L'ancien chef de l'État Michel Sleiman a noté, sur son compte Twitter, que « le terrorisme est le même, de Nahr el-Bared à Bruxelles. Il faut en finir avec le groupe État islamique et ses résidus et c'est une responsabilité qui relève du Conseil de sécurité ».
L'ancien président Amine Gemayel, est, de son côté, entré en contact avec l'ambassadeur belge à Beyrouth, Alex Lenaerts, pour condamner les attentats terroristes de Bruxelles. M. Gemayel a invité « la communauté internationale à agir rapidement pour arrêter le bain de sang et éradiquer les cellules terroristes afin que le monde retrouve sa stabilité ».
Le chef du courant du Futur, Saad Hariri, a, pour sa part, déclaré que « les attentats terroristes qui ont visé des civils innocents dans des installations vitales en Belgique incarnent la violence et la haine », estimant que « ces crimes et ces attaques terroristes sont incompatibles avec toutes les valeurs religieuses et violent les principes moraux et humains les plus fondamentaux. Nous réitérons notre appel à tous les États pour établir un mécanisme de coopération internationale efficace afin de faire face aux défis de la propagation du terrorisme, qui traverse désormais les frontières des pays les plus sûrs et les plus forts et qui affecte le monde entier ».
Et d'ajouter : « Cela nécessite le développement de méthodes innovatrices et sophistiquées qui prennent en considération les causes de la propagation de ce fléau et développent les solutions nécessaires pour y mettre fin et combler toutes les lacunes dont profitent ces terroristes pour réaliser leurs crimes. »
Le Hezbollah accuse des puissances régionales
De son côté, l'ancien ministre Salim Jreissati a rappelé que « le Liban et le CPL ont déjà mis en garde à maintes reprises l'Europe contre les attaques terroristes. Nous avions déjà dit que les réseaux de sécurité actuels ne suffisent pas. Il faudra éradiquer le terrorisme à sa base ».
Pour sa part, le mufti de la République, Abdellatif Deriane, a estimé que « les musulmans au Liban et dans le monde sont des messagers d'amour et de paix ; ils sont tolérants et ouverts aux autres.
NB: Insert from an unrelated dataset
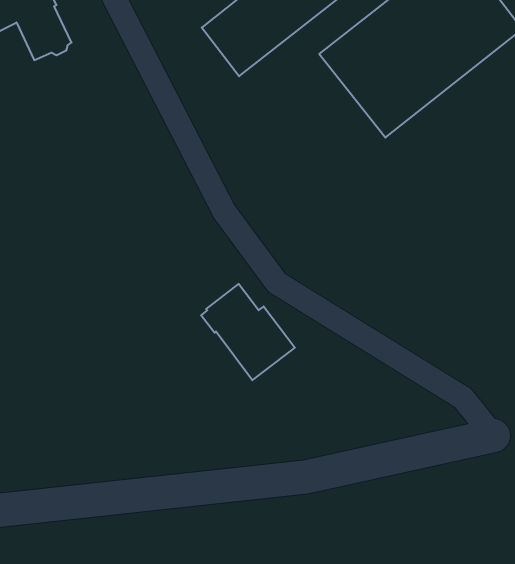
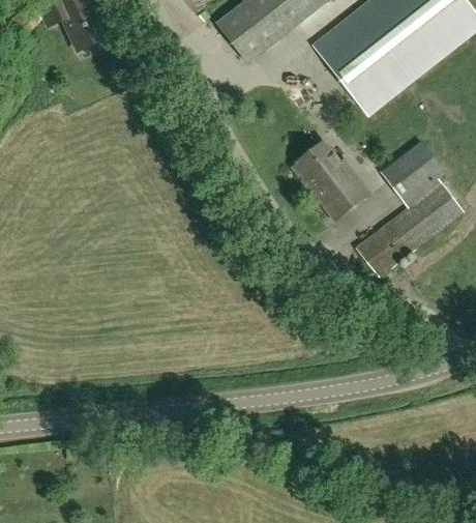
building: none -> [356,142,464,277]
building: [201,284,295,380] -> [292,141,369,221]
Les attentats de Bruxelles constituent un crime qui n'a rien à voir avec la religion ou les valeurs de l'islam. Ces attentats terroristes perpétrés dans plusieurs villes du monde invitent à la coopération. Ce qui s'est passé à Bruxelles n'a pas secoué uniquement la Belgique mais le monde entier », a-t-il poursuivi.
Le parti Kataëb a, de son côté, souligné dans un communiqué que « cet acte lâche provient d'un grand réseau terroriste qui ne connaît pas de frontières et qui n'a ni foi ni loi ». Les Kataëb se sont dit « solidaires de la Belgique, un pays ami qui a beaucoup soutenu le Liban, notamment à travers la Finul et l'Union européenne ».
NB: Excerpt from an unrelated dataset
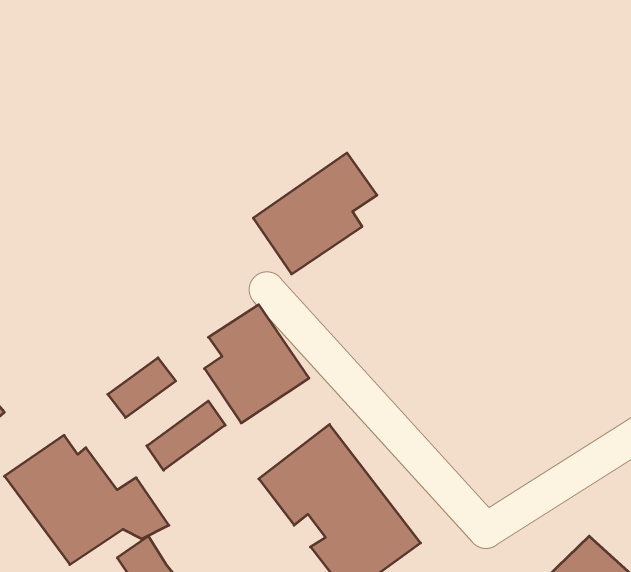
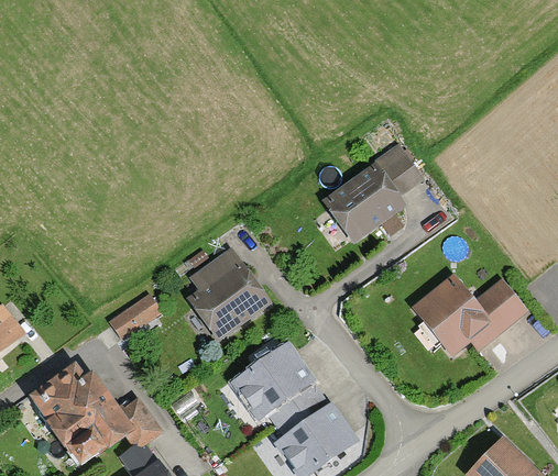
building: [253,153,377,274] -> [325,147,425,245]
building: none -> [406,272,521,357]
building: [147,401,225,470] -> none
Le Hezbollah a, quant à lui, mis en cause, dans un communiqué, « les grandes puissances qui continuent à soutenir et à protéger les États qui parrainent le terrorisme ». Le parti s'est dit « solidaire de la Belgique et de son peuple », mettant en garde « contre le danger du terrorisme takfiriste (jihadiste) qui a pris le monde entier pour cible ». Il a fait assumer la responsabilité de ces attentats « aux puissances régionales qui soutiennent ces takfiristes sur les plans idéologique et financier. Le feu qui brûle actuellement l'Europe est le même qui s'est déclaré en Syrie et qui a été alimenté par certains régimes de la région ».
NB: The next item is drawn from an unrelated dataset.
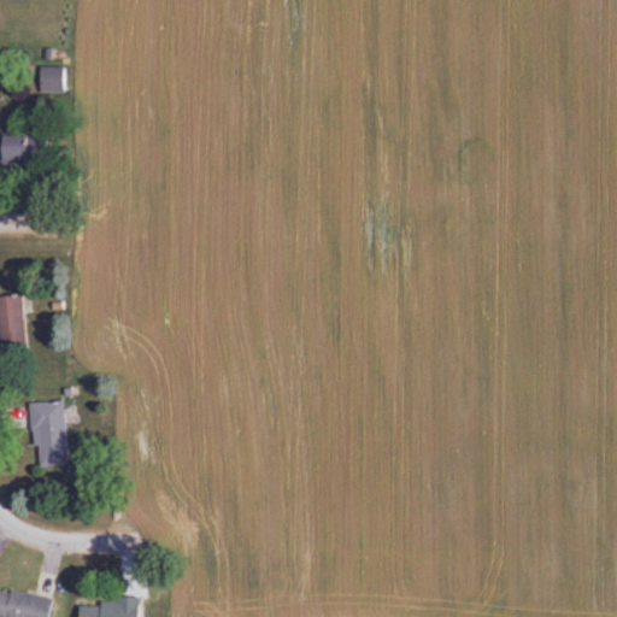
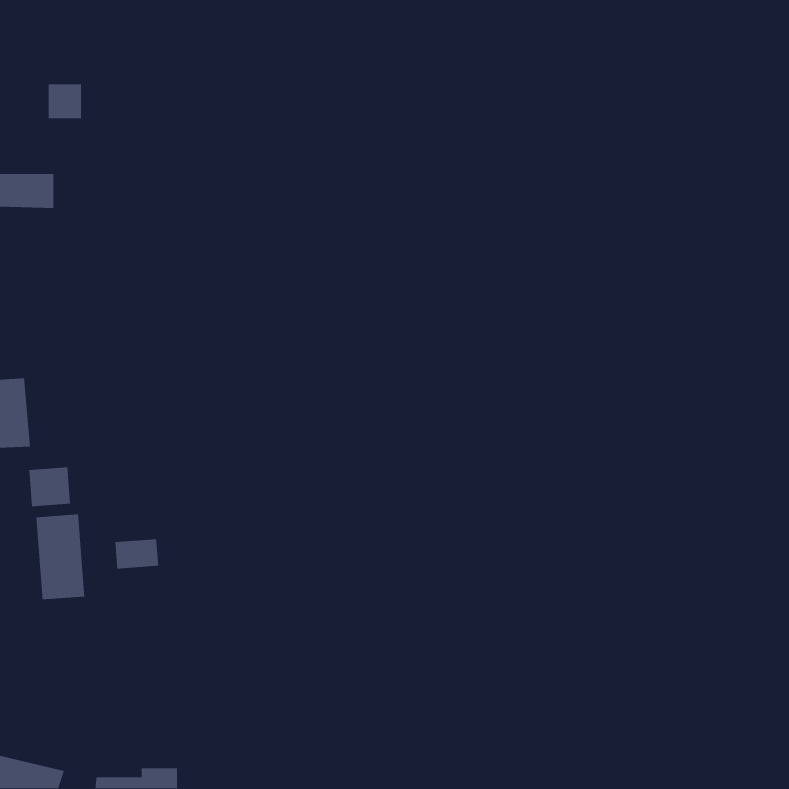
building: none -> [28,467,71,507]
building: none -> [114,538,159,569]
Enfin, le président du bureau politique de la Jamaa islamiya au Liban, l'ancien député Assaad Harmouche, a observé que « les attentats de Bruxelles portent préjudice en premier lieu aux causes arabes et musulmanes », estimant que « les fondamentalistes ne font pas la différence entre un combattant et une personne pacifique ou entre un agresseur et un agressé ».